Run the cell below to calculate the mean absolute error for k=1, or in other words, the error associated with using just one nearest neighbor as you did to create the map above. The calculation for mean absolute error that's being performed by the code before is the following:

$$MAE = \frac{1}{n} \sum_{i=1}^{n}{|\rm{actual}_i - \rm{model}_i|}$$
    
Where "n" is the number of samples in the test dataset

After testing k=1, run the following cell to test a range of values for k.

In [6]:
# Make an estimate of mean absolute error for k=1 by testing the method on 10% of the full dataset
utils.calculate_mae_for_k(full_dataset, k=1)

7.755365195301528

In [7]:
# Make an estimate of mean absolute error for a range of k values.
kmin = 1
kmax = 9
for kneighbors in range(kmin, kmax+1):
    print(f'k = {kneighbors}, MAE = {utils.calculate_mae_for_k(full_dataset, k=kneighbors)}')

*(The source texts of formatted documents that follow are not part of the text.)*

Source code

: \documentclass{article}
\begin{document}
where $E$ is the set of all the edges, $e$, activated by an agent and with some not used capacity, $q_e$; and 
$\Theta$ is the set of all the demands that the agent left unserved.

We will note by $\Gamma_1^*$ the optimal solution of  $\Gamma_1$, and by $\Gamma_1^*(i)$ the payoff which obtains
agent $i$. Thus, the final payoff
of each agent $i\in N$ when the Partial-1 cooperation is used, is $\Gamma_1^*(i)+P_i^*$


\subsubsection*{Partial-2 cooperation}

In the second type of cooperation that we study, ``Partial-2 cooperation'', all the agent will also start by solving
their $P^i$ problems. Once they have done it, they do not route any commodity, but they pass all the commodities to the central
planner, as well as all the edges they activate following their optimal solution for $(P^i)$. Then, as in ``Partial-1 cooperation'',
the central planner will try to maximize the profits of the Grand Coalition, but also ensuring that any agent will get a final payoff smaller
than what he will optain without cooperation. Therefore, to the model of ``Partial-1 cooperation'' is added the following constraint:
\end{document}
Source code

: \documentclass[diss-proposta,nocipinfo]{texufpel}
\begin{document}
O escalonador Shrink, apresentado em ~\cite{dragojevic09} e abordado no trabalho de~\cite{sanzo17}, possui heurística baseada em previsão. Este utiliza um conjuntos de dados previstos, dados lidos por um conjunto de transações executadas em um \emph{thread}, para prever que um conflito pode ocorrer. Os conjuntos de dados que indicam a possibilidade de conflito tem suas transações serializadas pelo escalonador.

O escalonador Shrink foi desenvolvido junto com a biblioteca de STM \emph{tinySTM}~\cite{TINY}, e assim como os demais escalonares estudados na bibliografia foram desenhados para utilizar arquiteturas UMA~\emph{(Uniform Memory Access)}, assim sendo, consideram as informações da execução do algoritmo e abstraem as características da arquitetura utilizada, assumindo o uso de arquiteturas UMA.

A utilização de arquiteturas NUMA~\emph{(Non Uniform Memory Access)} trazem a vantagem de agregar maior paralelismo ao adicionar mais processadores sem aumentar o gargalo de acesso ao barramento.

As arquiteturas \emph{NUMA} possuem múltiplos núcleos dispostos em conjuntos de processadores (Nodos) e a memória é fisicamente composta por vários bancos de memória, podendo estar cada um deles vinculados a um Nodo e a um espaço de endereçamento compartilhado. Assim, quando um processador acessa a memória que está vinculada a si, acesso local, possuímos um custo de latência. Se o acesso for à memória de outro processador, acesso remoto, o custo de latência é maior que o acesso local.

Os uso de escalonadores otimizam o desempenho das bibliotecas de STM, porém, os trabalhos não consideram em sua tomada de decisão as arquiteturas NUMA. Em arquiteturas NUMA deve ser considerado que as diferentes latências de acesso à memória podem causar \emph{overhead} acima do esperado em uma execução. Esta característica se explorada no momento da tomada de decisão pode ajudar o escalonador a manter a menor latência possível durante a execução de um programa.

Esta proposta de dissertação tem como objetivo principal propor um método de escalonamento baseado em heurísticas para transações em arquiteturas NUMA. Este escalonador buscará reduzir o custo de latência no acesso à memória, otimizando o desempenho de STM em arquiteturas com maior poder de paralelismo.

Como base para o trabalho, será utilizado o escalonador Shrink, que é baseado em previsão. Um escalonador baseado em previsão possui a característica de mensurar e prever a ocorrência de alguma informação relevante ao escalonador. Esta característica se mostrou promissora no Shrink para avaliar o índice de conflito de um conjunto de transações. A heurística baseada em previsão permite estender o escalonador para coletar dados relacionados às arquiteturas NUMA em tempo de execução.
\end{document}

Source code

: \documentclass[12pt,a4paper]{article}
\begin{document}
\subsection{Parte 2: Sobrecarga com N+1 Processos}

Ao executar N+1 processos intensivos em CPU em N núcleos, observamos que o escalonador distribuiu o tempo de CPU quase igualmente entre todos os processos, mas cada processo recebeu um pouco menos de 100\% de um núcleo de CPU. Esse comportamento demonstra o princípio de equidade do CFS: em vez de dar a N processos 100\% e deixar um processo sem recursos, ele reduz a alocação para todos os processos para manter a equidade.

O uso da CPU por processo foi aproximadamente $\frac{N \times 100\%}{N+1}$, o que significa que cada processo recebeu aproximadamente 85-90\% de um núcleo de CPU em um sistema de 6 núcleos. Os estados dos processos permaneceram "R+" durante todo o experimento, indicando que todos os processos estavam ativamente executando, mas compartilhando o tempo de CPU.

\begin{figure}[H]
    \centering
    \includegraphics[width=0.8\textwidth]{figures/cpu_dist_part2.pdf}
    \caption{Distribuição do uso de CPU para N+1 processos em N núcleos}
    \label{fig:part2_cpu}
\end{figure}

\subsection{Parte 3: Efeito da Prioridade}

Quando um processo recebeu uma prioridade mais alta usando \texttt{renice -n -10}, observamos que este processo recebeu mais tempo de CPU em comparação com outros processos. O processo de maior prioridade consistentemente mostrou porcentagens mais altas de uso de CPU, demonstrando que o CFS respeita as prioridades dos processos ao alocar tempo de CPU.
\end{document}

k = 1, MAE = 7.755365195301528
k = 2, MAE = 7.121303933642593
k = 3, MAE = 6.982897094122495
k = 4, MAE = 6.946129095997671
k = 5, MAE = 6.934877267030211
k = 6, MAE = 6.9312845003464885
k = 7, MAE = 6.929711326789344
k = 8, MAE = 6.928685015704663
k = 9, MAE = 6.927768921775057


## 6. Use the best value of k to make a map of PM2.5 in Bogotá.

Run the cell below to generate a map PM2.5 values averaged over the time period from `start_date` to `end_date`. You can change the value of `k` to see how the result changes depending on `k`.

In [9]:
k = 1
start_date = datetime.fromisoformat('2021-08-04T08:00:00')
end_date = datetime.fromisoformat('2021-08-05T08:00:00')

utils.create_heat_map_with_date_range(full_dataset, start_date, end_date, k_neighbors=k)

<Figure size 432x288 with 0 Axes>

## 7. Construct a map animation of the past 24 hours of PM2.5 in Bogotá.
Run the next cell to generate an animation of the past 24 hours. You can change k to use a different number of neighbors and change the dates to look at a different day. 

In [10]:
# Lets make an animation on a give set of dates
k = 1
grid_density = 32
# Filter a date range
start_date = datetime.fromisoformat('2021-08-04T08:00:00')
end_date = datetime.fromisoformat('2021-08-05T08:00:00')

# Build your animation
neigh = KNeighborsRegressor(n_neighbors=k, weights = 'distance', metric='sqeuclidean')
df_days = full_dataset[full_dataset['DateTime'] >= start_date]
df_days = df_days[df_days['DateTime'] <= end_date]
unique_dates = df_days['DateTime'].unique()
df_days = df_days[['DateTime', 'Station', 'Latitud', 'Longitud', 'PM2.5']]
features = []

for day_hour in unique_dates:
    df_day = full_dataset[full_dataset['DateTime'] == day_hour]
    day_hour = str(day_hour)[0:19]
    neigh.fit(df_day[['Latitud', 'Longitud']], df_day[["PM2.5"]])
    predictions_xy, dlat, dlon = utils.predict_on_bogota(neigh, grid_density)
    for row in predictions_xy:
        rect = utils.create_pol(row, dlat, dlon, day_hour)
        #print(rect)
        features.append(rect)
print('animation created successfully! run the next cell to see the result')

animation created successfully! run the next cell to see the result


## 8. Display your map animation

Run the next cell to display the animation you created!

In [11]:
map_animation = folium.Map(location=[4.7110, -74.0721], zoom_start = 11) 

folium.plugins.TimestampedGeoJson(
    {
        "type": "FeatureCollection",
        "features": features,
    },
    period="PT1H",
    duration='PT1H',
    add_last_point=True
).add_to(map_animation)


fg = folium.FeatureGroup(name="Stations")
for index, station in df_days[df_days['DateTime'] == start_date].iterrows():
    fg.add_child(folium.CircleMarker(location=[station['Latitud'], station['Longitud']], radius = 10,
                                     fill_color=utils.color_producer(station['PM2.5'], linear=True),
                                     color = '', 
                                     fill_opacity=0.9))
    map_animation.add_child(fg)

map_animation